James 1:2-3- “Consider it all joy, my brethren when you encounter various trials, knowing that the testing of your faith produces endurance.

Are you struggling?  Perhaps you are dealing with financial difficulties? Maybe you are having a health problem?  Has someone close to you gone astray?  We are all facing adversity in one area or another.  Scripture clearly teaches that the Christian who endures will surely have done so through adversity.  The basis for our rejoicing during times of suffering is not by deceiving ourselves into thinking that our adversity is not real nor are we to employ the worldly mechanic of overcoming adversity through positive thinking.  The joyful Christian recognizes not just the command to rejoice but the rationale behind the command which is that such testing produces growth in our faith.  God puts trials and testing in our life in order to mold and shape us into willing servants. In the same manner in which the athlete suffers through training that he be prepared for competition, so too must we suffer in order to be prepared for the work which God places before us. If our objective is to draw nearer to God, then our desire to become who God wants us to be will overwhelm the struggle of our temporal circumstances. Like the victorious athlete who recognizes that the glory of victory is worth the pain and suffering of training, the believer is to be oriented to future glory not temporal suffering.  Paul clarifies the believer’s destination in Romans 8:18- “for I consider that the sufferings of this present time are not worthy to be compared with the glory that is to be revealed in us”.

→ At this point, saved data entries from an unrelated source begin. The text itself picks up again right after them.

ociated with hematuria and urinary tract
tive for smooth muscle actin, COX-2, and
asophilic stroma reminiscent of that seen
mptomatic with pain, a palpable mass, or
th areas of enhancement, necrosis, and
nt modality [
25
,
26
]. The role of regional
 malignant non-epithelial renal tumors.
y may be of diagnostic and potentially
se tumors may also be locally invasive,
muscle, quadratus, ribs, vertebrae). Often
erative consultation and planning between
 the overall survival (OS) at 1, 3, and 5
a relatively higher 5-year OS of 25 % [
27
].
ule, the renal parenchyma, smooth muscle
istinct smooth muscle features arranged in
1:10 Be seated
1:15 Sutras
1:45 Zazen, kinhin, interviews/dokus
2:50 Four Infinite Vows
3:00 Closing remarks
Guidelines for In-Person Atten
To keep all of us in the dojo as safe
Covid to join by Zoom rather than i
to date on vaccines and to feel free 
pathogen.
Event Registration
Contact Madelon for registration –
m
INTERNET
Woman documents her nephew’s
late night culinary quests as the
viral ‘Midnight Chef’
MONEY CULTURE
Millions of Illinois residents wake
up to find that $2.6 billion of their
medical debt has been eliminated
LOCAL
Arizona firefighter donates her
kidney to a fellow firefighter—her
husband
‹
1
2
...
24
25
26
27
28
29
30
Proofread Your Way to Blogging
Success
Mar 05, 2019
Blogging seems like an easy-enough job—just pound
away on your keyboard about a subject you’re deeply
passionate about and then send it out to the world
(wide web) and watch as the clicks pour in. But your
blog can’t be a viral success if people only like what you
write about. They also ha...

Consider the incredible truth revealed to us by the writer of Hebrews concerning our Lord, Jesus Christ.  “For it was fitting for Him, for whom are all things and by whom are all things, in bringing many sons to glory, to make the captain of their salvation perfect through sufferings (Hebrews 2:10).  The word translated “perfect” does not mean sinless perfection but maturity or completeness for Christ did not have to grow into sinless perfection, he was sinless from birth.  Jesus had to endure adversity in His life in order to be prepared for the work that God the Father had placed before Him.  The believer should be comforted during trials in knowing that just as the pioneer of our Christian walk had to endure suffering in order to be made complete, so too must we suffer that we be one with Him: “For both He who sanctifies and those who are being sanctified are all of one, for which reason He is not ashamed to call them brethren…” ( Heb. 2:11).  Imagine if you had the opportunity to stand side by side with Christ and suffer with Him!  If given the choice between temporal comfort or suffering with Christ, surely you would choose to suffer with Him given what you know about Him.  Then consider- that is exactly the opportunity that you are presented every time you face adversity as Paul explains: “The Spirit Himself bears witness with our spirit that we are children of God, and if children, then heirs- heirs of God and joint heirs with Christ, if indeed we suffer with Him, that we may also be glorified together (Rom. 8:17).  The believer has the opportunity to share in both the suffering and the glory of Jesus Christ.

Orient your thinking to the eternal realities of your relationship with Jesus Christ.  Recognize that if Christ had to endure adversity in order to be made complete, how much more do we need adversity in our lives?  Consider that God is molding and shaping you to be Christ like and as a result you will share in the glory which is to come.  Weigh this against the temporal discomfort of your struggle and ask yourself whether or not it is worth it.  Considering this reality, how could we do anything but rejoice!  Rejoicing in our suffering will enable us to draw nearer to God.